A decade after a landmark study of graduate students at Berkeley, a new study finds many problems persist -- and many doctoral students are depressed.

April 22, 2015

In 2005, a study found that 10 percent of graduate and professional students at the University of California at Berkeley had contemplated suicide. More than half reported feeling depressed a lot of the time. While concerns about undergraduates' mental health were already growing then and have only increased since, the finding about graduate students surprised and alarmed many experts. And because of Berkeley's prominence in educating future Ph.D.s and professors, the study was widely circulated.

Ten years later, the graduate student government at Berkeley is releasing a new study.
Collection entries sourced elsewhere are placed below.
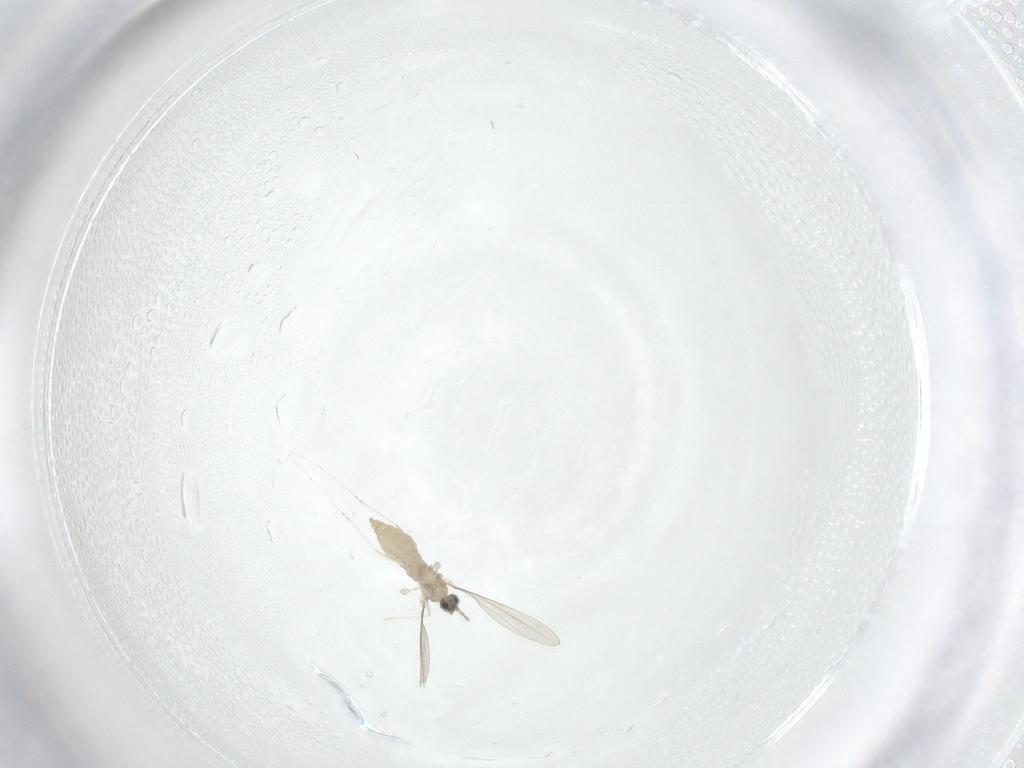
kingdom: Animalia
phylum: Arthropoda
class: Insecta
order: Diptera
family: Cecidomyiidae
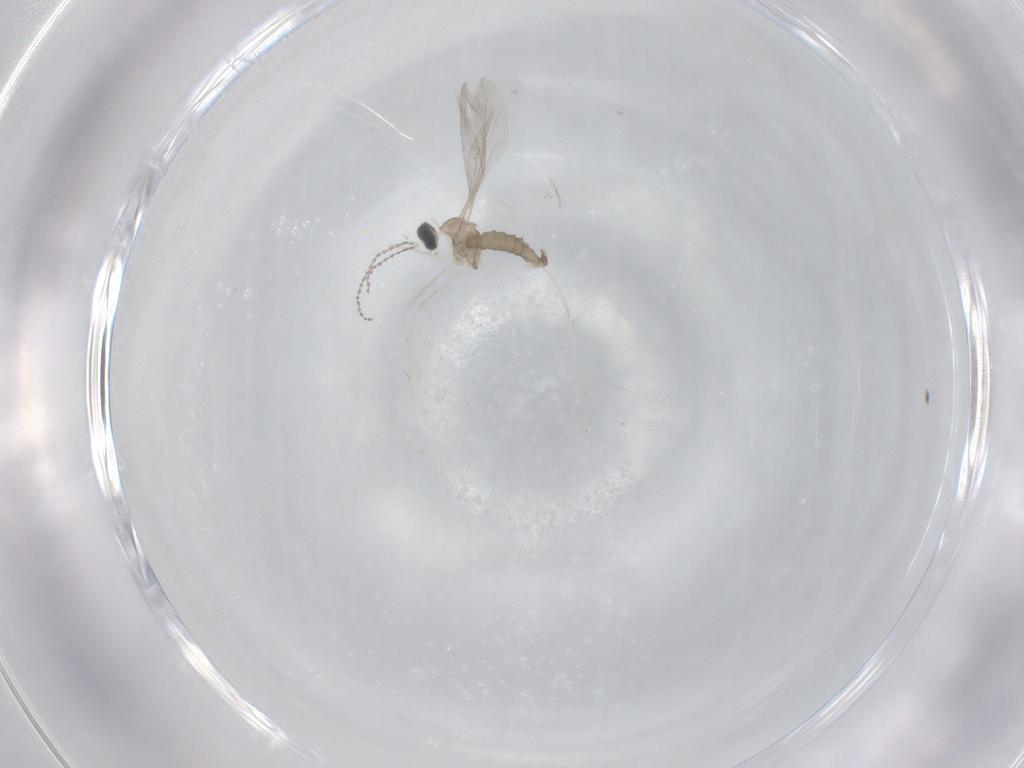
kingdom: Animalia
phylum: Arthropoda
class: Insecta
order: Diptera
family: Cecidomyiidae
It too finds a high percentage of graduate students showing signs of depression.

The new study is not strictly comparable to the one of a decade ago. This time the Berkeley graduate students were asked a series of questions to measure their life satisfaction and depression levels, rather than asking them if they felt depressed. The graduate students were also asked a series of other questions about their lives so researchers could note apparent relationships between certain factors and good mental health.

In terms of depression levels, results from the 790 graduate students who responded to the survey showed that 47 percent of Ph.D. students reached the 10 of 30 points on the scale to be considered depressed. Only 37 percent of master's students did so.

Among the Ph.D. students, the highest rate of apparent depression was in arts and humanities fields -- 64 percent. That's much higher than the rates found in the biological or physical sciences and engineering (all in the 43-46 percent range), the social sciences (34 percent) and business (28 percent).

Based on the responses, the research found 10 factors that appear related to how the graduate students view their lives:

  • Career prospects
  • Overall health
  • Living conditions
  • Academic engagement
  • Social support
  • Financial confidence
  • Academic progress and preparation
  • Sleep
  • Feeling valued and included
  • Adviser relationship

The report notes that difficulties in some of these factors may outweigh strengths in others, explaining the higher depression rates among, for example, arts and humanities students. "Interestingly, arts and humanities and social sciences students give the highest ratings to their advisers, though they are the least likely to say they have the space and resources they need to succeed."

The report also cautions that simply being aware of these factors isn't enough to promote mental health. "Survey results confirmed the importance of sleep for alleviating depressive symptoms," the report says. "Inadequate sleep is the top predictor of depression among graduate students. Yet, while presumably students are aware of the importance of sleep and desire sleep, our data shows they are not adequately carrying out this desire. To improve well-being, the university community must go beyond simply raising awareness and help enable beneficial behaviors."